In contrast, in vitro functional responses were seen with DP2 agonists in guinea pig and dog cells. The rank order of potency for the two selective DP2 agonists used (DK-PGD2 and 15R-methyl PGD2) supports that these responses are mediated through DP2. The potency of AZD1981 in these assay systems were similar to those seen in human systems. Based on the greater variability in the dog shape change assay and additional dog functional studies in vivo (Marshall et al., 2005; 2006) the guinea pig was chosen as the species for further evaluation of the role of AZD1981.

Eosinophil mobilization from guinea pig bone marrow can be elicited with DP2 agonists (Heinemann et al., 2003), and this response is sensitive to a selective DP2 antagonist (Royer et al., 2008). Here we show that AZD1981 also blocks DP2-dependent eosinophil emigration from bone marrow. The potential importance of this activity relates to the observation that in response to inflammatory signals in the lung, eosinopoiesis occurs in the bone marrow, and mature eosinophils migrate from this compartment via the blood to the bronchial mucosa (Foster, 1999). Although the guinea pig appears to have the most robust DP2-mediated responses, lack of tools available to characterize Th2 cells in this species precludes robust evaluation of DP2 antagonists in in vivo models. The potential therapeutic role of DP2 antagonists has, therefore, relied heavily on human studies.

In summary, AZD1981 is a selective reversible DP2 antagonist which in human systems consistently blocks DP2 functional responses independently of agonist, cell type or output measured. AZD1981 is a representative of a novel class of non-steroidal oral agents with an apparent distinct mode of action, which provides an ideal opportunity to study the pathophysiological role of DP2 in human disease.
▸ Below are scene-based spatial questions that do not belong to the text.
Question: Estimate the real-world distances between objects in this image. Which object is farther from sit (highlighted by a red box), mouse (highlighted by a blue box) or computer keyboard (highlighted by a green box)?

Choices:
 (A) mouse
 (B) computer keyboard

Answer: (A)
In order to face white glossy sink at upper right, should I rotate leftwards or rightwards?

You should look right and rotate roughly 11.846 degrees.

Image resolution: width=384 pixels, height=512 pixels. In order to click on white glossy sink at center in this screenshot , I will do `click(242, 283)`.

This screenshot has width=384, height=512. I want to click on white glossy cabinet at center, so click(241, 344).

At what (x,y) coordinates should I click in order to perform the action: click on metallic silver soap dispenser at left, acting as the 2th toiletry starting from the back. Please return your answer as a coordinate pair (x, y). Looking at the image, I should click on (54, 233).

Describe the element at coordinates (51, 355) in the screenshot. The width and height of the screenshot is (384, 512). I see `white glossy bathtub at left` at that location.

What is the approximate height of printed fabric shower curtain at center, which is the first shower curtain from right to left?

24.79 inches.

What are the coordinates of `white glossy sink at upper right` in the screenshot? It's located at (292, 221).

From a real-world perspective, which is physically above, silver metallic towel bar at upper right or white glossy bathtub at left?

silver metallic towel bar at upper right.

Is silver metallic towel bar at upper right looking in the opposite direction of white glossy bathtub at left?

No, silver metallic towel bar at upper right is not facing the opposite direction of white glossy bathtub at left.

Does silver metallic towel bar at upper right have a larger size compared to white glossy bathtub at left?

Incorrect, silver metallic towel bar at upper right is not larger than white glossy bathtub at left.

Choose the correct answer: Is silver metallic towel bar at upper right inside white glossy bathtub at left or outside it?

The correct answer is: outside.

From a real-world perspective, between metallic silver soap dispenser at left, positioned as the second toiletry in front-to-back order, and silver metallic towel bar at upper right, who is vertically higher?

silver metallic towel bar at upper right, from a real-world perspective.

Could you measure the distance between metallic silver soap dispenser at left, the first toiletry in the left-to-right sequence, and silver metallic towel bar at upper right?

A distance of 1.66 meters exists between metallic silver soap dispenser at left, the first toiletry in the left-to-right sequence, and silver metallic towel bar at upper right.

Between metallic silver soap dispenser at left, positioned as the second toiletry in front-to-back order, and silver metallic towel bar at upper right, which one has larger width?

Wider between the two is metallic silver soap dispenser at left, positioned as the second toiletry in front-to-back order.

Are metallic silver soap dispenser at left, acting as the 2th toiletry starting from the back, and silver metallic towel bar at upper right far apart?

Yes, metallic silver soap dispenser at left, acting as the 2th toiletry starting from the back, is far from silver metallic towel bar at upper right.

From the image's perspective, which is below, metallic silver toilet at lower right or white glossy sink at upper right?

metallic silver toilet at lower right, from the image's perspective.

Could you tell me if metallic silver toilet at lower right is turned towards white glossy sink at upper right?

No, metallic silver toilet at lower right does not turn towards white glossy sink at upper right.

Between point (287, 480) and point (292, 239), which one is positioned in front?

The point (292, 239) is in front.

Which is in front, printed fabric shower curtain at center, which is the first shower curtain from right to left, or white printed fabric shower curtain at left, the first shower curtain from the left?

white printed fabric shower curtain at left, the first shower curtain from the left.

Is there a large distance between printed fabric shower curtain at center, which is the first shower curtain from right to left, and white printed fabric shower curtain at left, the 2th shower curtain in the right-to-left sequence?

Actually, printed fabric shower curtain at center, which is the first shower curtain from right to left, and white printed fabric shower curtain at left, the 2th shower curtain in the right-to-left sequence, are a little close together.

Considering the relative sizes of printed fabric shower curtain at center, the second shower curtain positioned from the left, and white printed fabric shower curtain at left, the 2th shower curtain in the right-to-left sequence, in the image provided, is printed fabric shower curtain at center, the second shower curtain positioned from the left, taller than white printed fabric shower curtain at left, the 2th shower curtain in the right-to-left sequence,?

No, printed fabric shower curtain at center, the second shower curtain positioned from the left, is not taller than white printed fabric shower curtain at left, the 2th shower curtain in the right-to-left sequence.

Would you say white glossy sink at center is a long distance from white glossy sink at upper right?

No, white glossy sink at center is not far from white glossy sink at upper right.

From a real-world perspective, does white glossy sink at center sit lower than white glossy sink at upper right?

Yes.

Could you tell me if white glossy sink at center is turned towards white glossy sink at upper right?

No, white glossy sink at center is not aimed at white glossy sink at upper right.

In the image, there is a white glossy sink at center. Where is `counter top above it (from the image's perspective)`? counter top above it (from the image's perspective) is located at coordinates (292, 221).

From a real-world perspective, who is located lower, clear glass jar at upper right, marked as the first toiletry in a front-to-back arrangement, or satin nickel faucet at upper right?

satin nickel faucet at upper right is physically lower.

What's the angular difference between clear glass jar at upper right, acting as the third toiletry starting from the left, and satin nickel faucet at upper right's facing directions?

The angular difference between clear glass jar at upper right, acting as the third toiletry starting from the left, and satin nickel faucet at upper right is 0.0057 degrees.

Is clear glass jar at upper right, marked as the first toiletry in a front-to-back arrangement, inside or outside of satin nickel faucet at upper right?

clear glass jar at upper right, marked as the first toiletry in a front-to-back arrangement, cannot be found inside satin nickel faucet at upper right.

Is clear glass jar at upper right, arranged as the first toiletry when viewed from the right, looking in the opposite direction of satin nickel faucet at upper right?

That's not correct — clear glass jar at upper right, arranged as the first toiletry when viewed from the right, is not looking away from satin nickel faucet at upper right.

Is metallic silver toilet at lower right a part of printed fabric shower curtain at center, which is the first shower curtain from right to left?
We would like to thank Gwen McNicol and Carol Weyman Jones (AstraZeneca R&D Charnwood, Loughbrough, UK), Birgit Brodacz (Medical University of Graz, Graz, Austria) for help with generation of some of the data and Ray Hutchinson for comments on the manuscript. The research was funded by AstraZeneca. Editorial assistance was provided by Ian Wright of Wright Medical Communications Ltd, Hartford, UK, and was funded by AstraZeneca.

Conflict of interest

During the experimental work included in this manuscript, authors were employed by AstraZeneca R&D Charnwood, Loughborough UK (JAS, FMB, EA, CM, ID, IGD, RVB and CAS), or the Medical University of Graz, Graz, Austria (AH).